You would be forgiven for forgetting that you are stepping into a tunnel of fat as you enter ‘Making Beauty’, Elpida Hadzi-Vasileva’s exhibition at the Djanogly Gallery in Nottingham. Sheets of pig’s caul fat (the thin membrane that surrounds the animal’s stomach) hang from the ceiling, yet the artist’s site-specific installation Fragility (2015) is a far cry from a butcher’s shop. The artist has stretched the fat out, so that it drapes as delicately as lace or cobwebs. Remnants of blood and the intricate patterns produced organically by the pig’s blood vessels are reminders of the material’s fleshy origins, but its translucency also gives it an ethereal quality.

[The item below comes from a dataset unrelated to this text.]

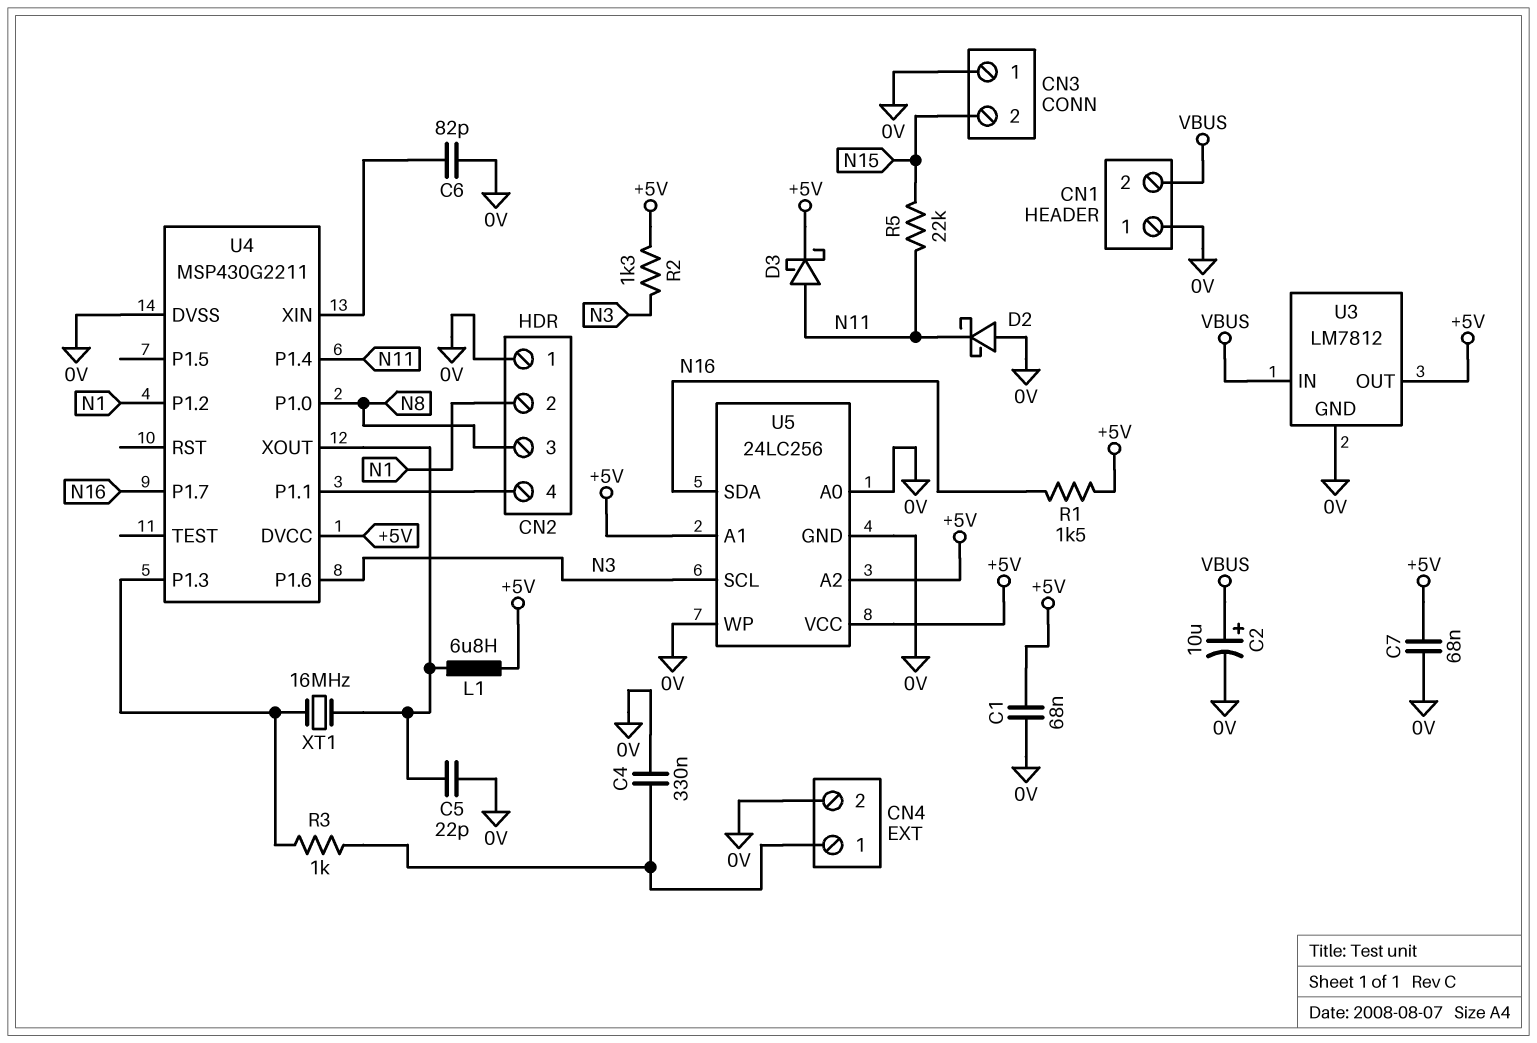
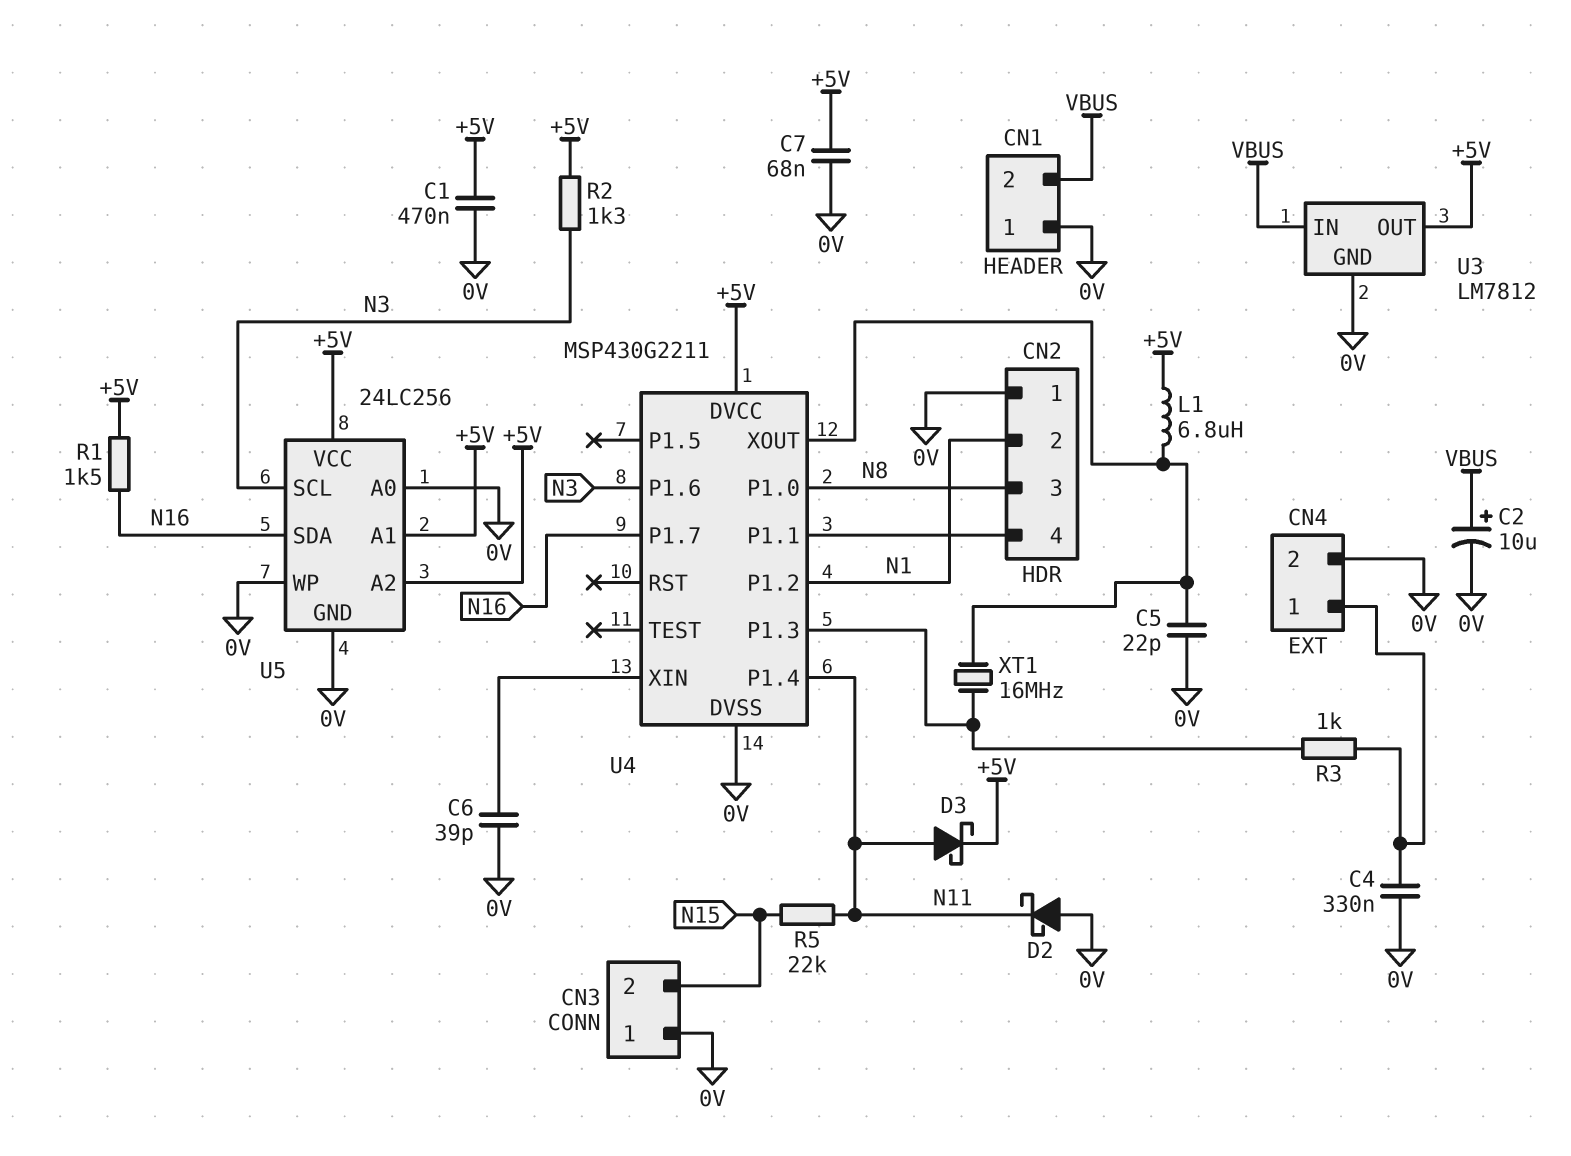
C1: 68nF (+5V, 0V) -> 470nF (+5V, 0V)
C6: 82pF (0V, U4/XIN) -> 39pF (0V, U4/XIN)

This is the second time that Fragility has been staged: it was originally conceived for the visual arts organisation Fabrica, which is housed in a converted Regency church in Brighton. Though Hadzi-Vasileva has given it the same title, this second rendition is considerably different from the first, owing to the Djanogly’s smaller space and lower ceilings. She uses her sheets of fat here to create an archway that leads to the second installation in the exhibition, Haruspex (2015), which is also receiving its second staging, having been commissioned for the Vatican Pavilion at the 56th Biennale (2015). Its effect is similar to Fragility, though this time Hadzi-Vasileva’s sheets are hung like a tent, creating a subtly different mood. It is perhaps no coincidence that the installations share an aura of sacredness, given they were both conceived for spaces with religious associations. The Djangoly has no such sacred connections, but in using the sheets to shape the room into one that guides and protects you, this atmosphere is retained.
There is humour in her work too. With her Ladies Purse 1–4 (2011), Hadzi-Vasileva has fashioned a group of sheep’s testicles into the most feminine of accessories. Two of these have exaggeratedly fluffy wool, reminding me of soft toys for children. But while the artist has clearly enjoyed subverting these symbols of masculinity, revealing the beauty in substances we would normally feel squeamish about is the more significant and serious theme in her work. In Inquisition of Beauty (2016), she has inflated three pig stomachs like balloons, put lights in them and hung them up on metal bars as a hanging mobile. The thought of levitating pig stomachs hardly sounds appealing, but the way in which they float overhead and emit light makes them resemble celestial orbs.
With the support of the Wellcome Trust, Hadzi-Vasileva has recently completed a year-long collaboration with medical researchers at the University of Nottingham, University College London and the University of East Anglia, leading to a new body of work. Among other things, the artist has used 3D-printing to create enlarged reproductions of microscopic scaffolds that are being developed to treat disorders of the digestive system. Though they may serve the function of bringing greater public attention to this specialist research, these pieces are less compelling than her trademark works.
Strict vegetarians will no doubt find ‘Making Beauty’ unsettling, but Hadzi-Vasileva is not using animal parts to shock her viewers. Her continued use of them over the last few years illustrates her enduring fascination in how things that initially disgust us can be transformed into beautiful objects. Hadzi-Vasileva really does succeed in ‘making beauty’, which is made all the sweeter by coming from somewhere we would never seek it.
‘Making Beauty: Elpida Hadzi-Vasileva’ is at the Djanogly Gallery, Lakeside Arts Nottingham, until 30 October.